Insect Racing Tutorial
When students come to experience a week of awesome outdoor education at WOLF School, they learn about all different aspects of nature.
But most of our students, especially the younger students, find their favorite subject to be living creatures… especially insects.
Our insect studies are fun and educational. We combine reading and writing or insect descriptions with actual field exploration. Students get to use nets, sheets, bug boxes, and magnifying glasses to collect and examine various insects. However, as any naturalist who has organized and executed this study will tell you, the students are always bummed about releasing their little bug friends back into the wild.
But there is a way to make this fun and less-emotional for your students: INSECT RACES!
Here’s how it works:
1. While your students are collecting and recording their insects, either use chalk (if on concrete) or a stick (if on dirt) to draw two circles. Once circle will be about 6 feet in diameter, and in the center of that circle will be another circle about 1-1 ½ feet in diameter.
2. Once your students/student groups have finished documenting their collected insects, gather them all in a circle, holding their bugs in their bug boxes.

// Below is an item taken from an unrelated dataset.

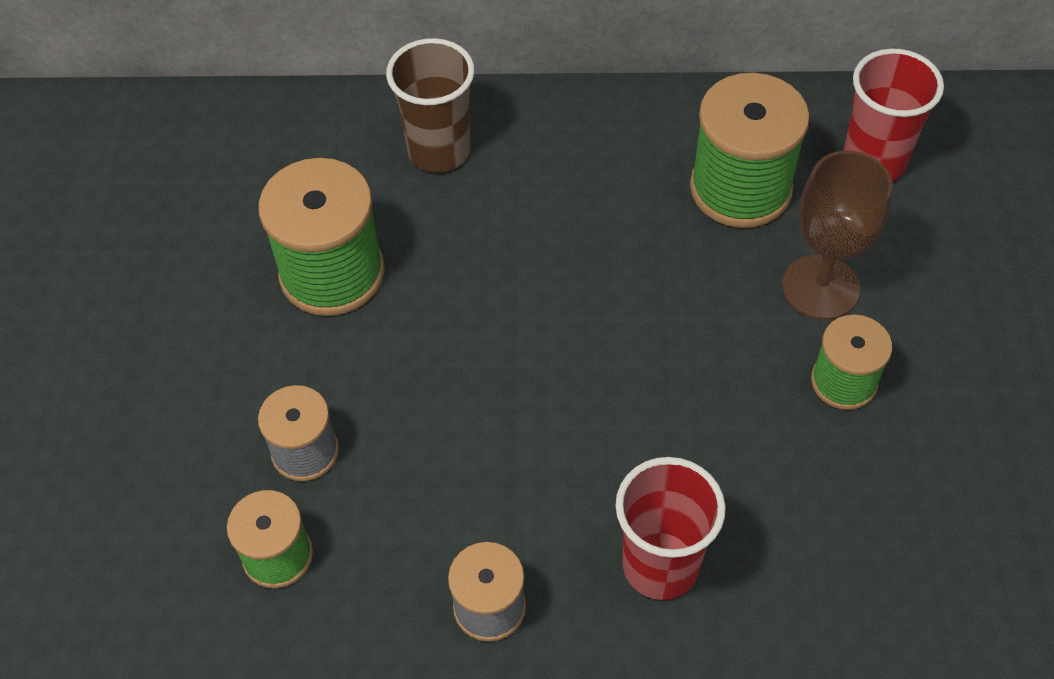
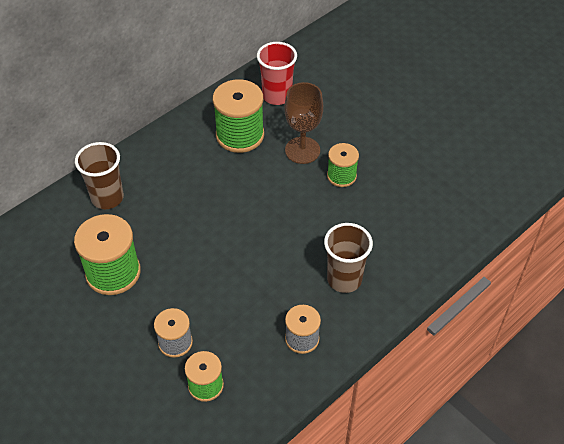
camera: 45 degrees left, 5 degrees down
red cup [615,457,726,600] -> brown cup [324,223,373,293]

3. Ask one representative from each student group to come stand in the larger circle with their (currently-inhabited) bug box.
4. Now explain the race: “All of the insects will be released into the center circle at the same time. Then all students will step back out of both circles. Feel free to cheer your team’s insect, but make sure everyone can see. The winning insect will be the first one to crawl, walk, or fly out of the larger circle.”
5. Have your students GENTLY tap their insects out of their bug boxes and step back with the rest of the students.
6. Encourage the students to cheer for 2nd and 3rd place after the first of the insects has escaped the larger circle.
Again, this is a great way to ease your students into releasing their insects. You can also use this as an exercise in discussing the various ways insects make their way around the planet.